Branding: From airlines to healthcare, brands make the decision process easier
Posted Nov 10 2008 6:47pm
I fly fairly regularly. This said, I had yet to fly Southwest Airlines until this past weekend on my way to Orlando, FL to attend the Private Practice Section meeting of the APTA. As I headed to the conference to do a talk on the topic of branding as it relates to the physical therapy profession, I had branding on my mind almost the entire time. This is not too much of a variance from my day-to-day though, as I often think about branding as I go about my daily interactions with the world. I’m a bit of a nerd like that.
For each decision we make, we rely on brands to help us out. We may not realize it, but without brands we’d have a heck of a time making decisions about what to purchase, where to go, and how much we should pay for stuff.
When my business partner tried to convince me to fly Southwest Airlines this weekend, my initial response was that of hesitation. One thing I hate is uncertainty, and the Southwest brand that lives in my mind simply states, “cattle call.”
That’s how you get on the Southwest flights, right? A cattle call of sorts, finding your own seat according to some loose boarding structure based on a boarding “group.”
My second thought when he suggested Southwest though, was that of good customer service and low fares. I’ve seen plenty of Southwest ads over the years, and that much has become clear - I should expect to be treated well and won’t have to pay too much for it. So, when I confirmed this with a price tag of about half what I usually pay for a cross-country trip, I made the decision to give them a try - how wrong could their brand be?
Well, it wasn’t wrong. The low fare, the good service (it did happen), the cattle call; they were there, all three, just as promised by the brand.
And so goes the story with healthcare. In my talk on Saturday, I spoke of the “brand promise” that we make as healthcare practitioners, and how our promises help our patients (i.e., customers) make decisions about who, when, and how to seek our services.
Some professions, such as physical therapy, have much diversity and creativity to offer, landing physical therapists in a large number of different job settings. This, while valuable to the industries served, does not necessarily make the branding process easy. For a brand to help consumers make decisions it must be clear, concise, consistent, and regular. That is, it has to make the decision process a “no brainer” in order to be a powerful, successful brand.

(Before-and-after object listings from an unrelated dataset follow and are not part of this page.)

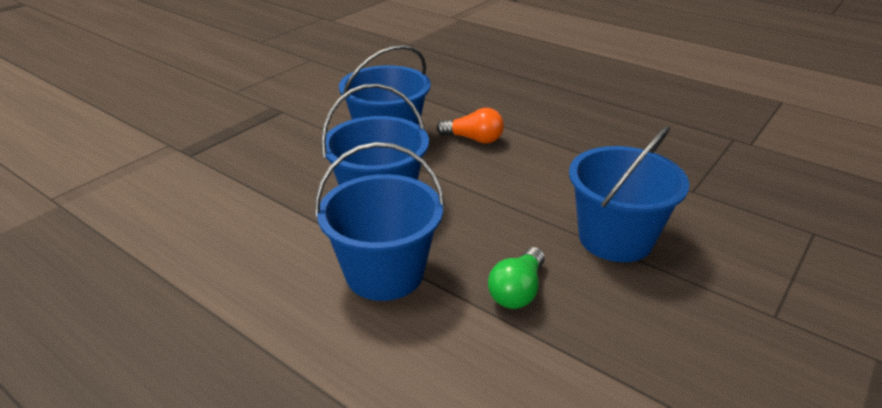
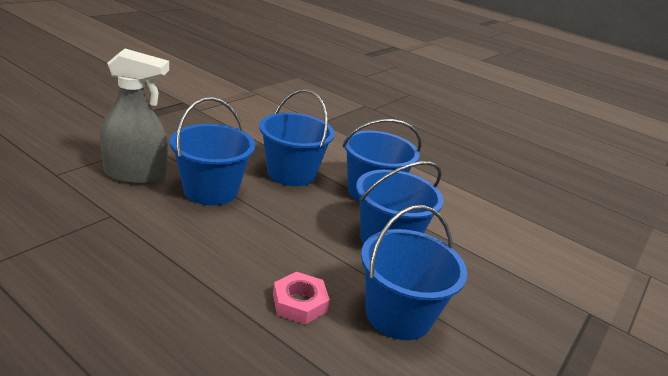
camera: 175 degrees right, 5 degrees down
orange light bulb [437,108,504,144] -> pink nut [273,272,330,324]
green light bulb [488,247,545,309] -> blue bucket [259,89,335,186]
none -> grey spray bottle [100,49,169,185]

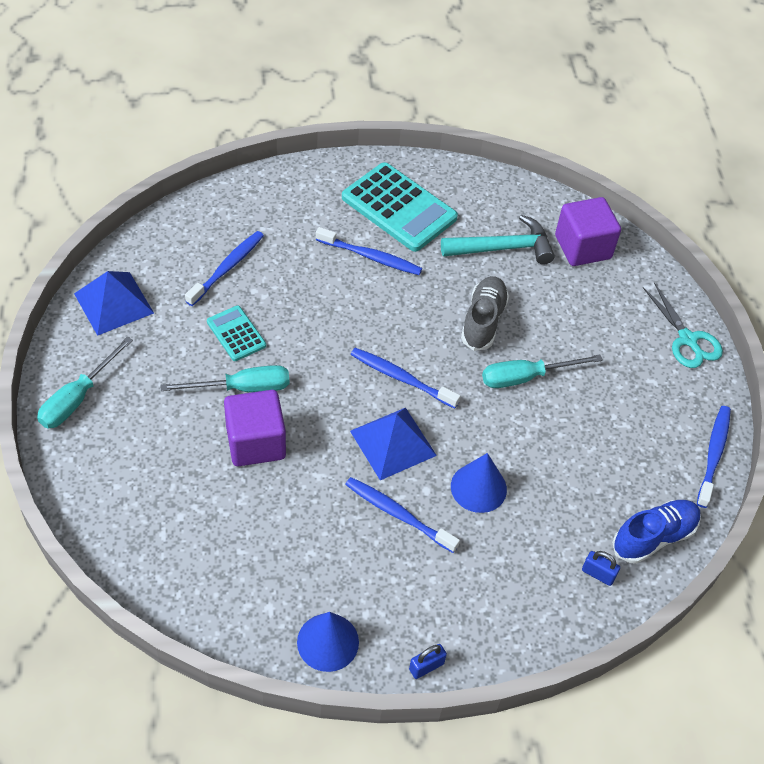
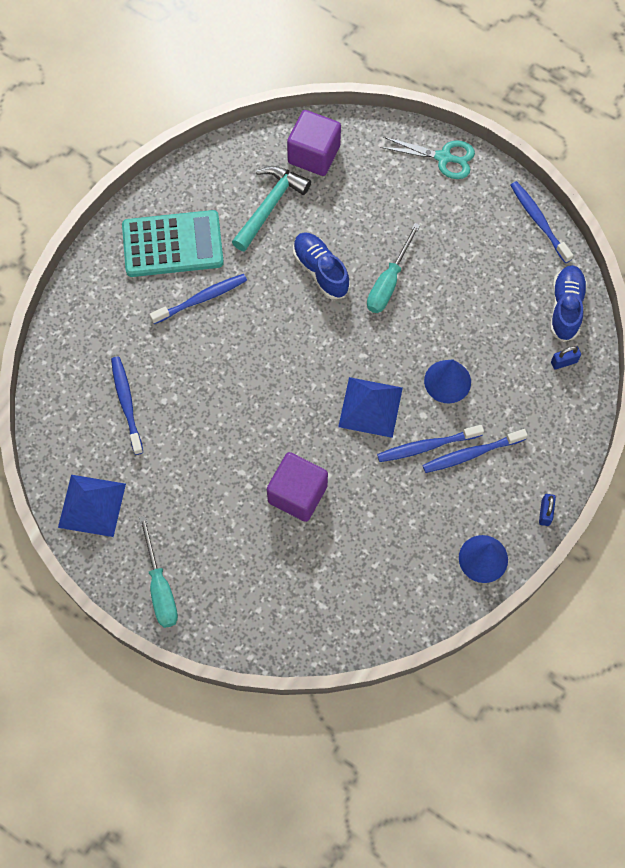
camera: 45 degrees left, 15 degrees up
turquoise screwdriver [160,365,289,392] -> none
turquoise calculator [207,306,266,361] -> none
blue toothbrush [350,348,460,408] -> blue toothbrush moved to [423,429,528,473]
grey shoe [461,276,509,351] -> blue shoe [293,232,350,300]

When a patient injures themself or becomes ill, they make a quick decision about who to see, and when to see them; and they make the decision based on the information stored at the “top of mind,” not the information they will find in a marketing pamphlet or a private practice website. For this reason, it is important that a profession’s brand be abundantly clear to the consumer, providing guidance for both how and when to use the services in order to get better.